### What you should do
Although the entries contain pictures, the copy should hold only their exact text.

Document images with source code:
_ _ _ _ _
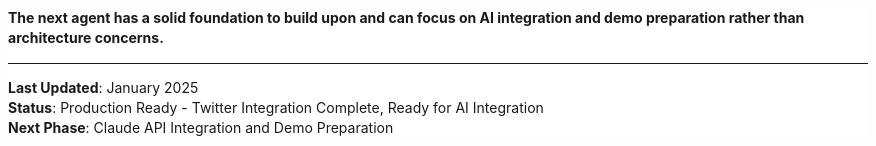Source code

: **The next agent has a solid foundation to build upon and can focus on AI integration and demo preparation rather than architecture concerns.**

---

**Last Updated**: January 2025  
**Status**: Production Ready - Twitter Integration Complete, Ready for AI Integration  
**Next Phase**: Claude API Integration and Demo Preparation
_ _ _ _ _
### Your solution
Source code

: **The next agent has a solid foundation to build upon and can focus on AI integration and demo preparation rather than architecture concerns.**

---

**Last Updated**: January 2025  
**Status**: Production Ready - Twitter Integration Complete, Ready for AI Integration  
**Next Phase**: Claude API Integration and Demo Preparation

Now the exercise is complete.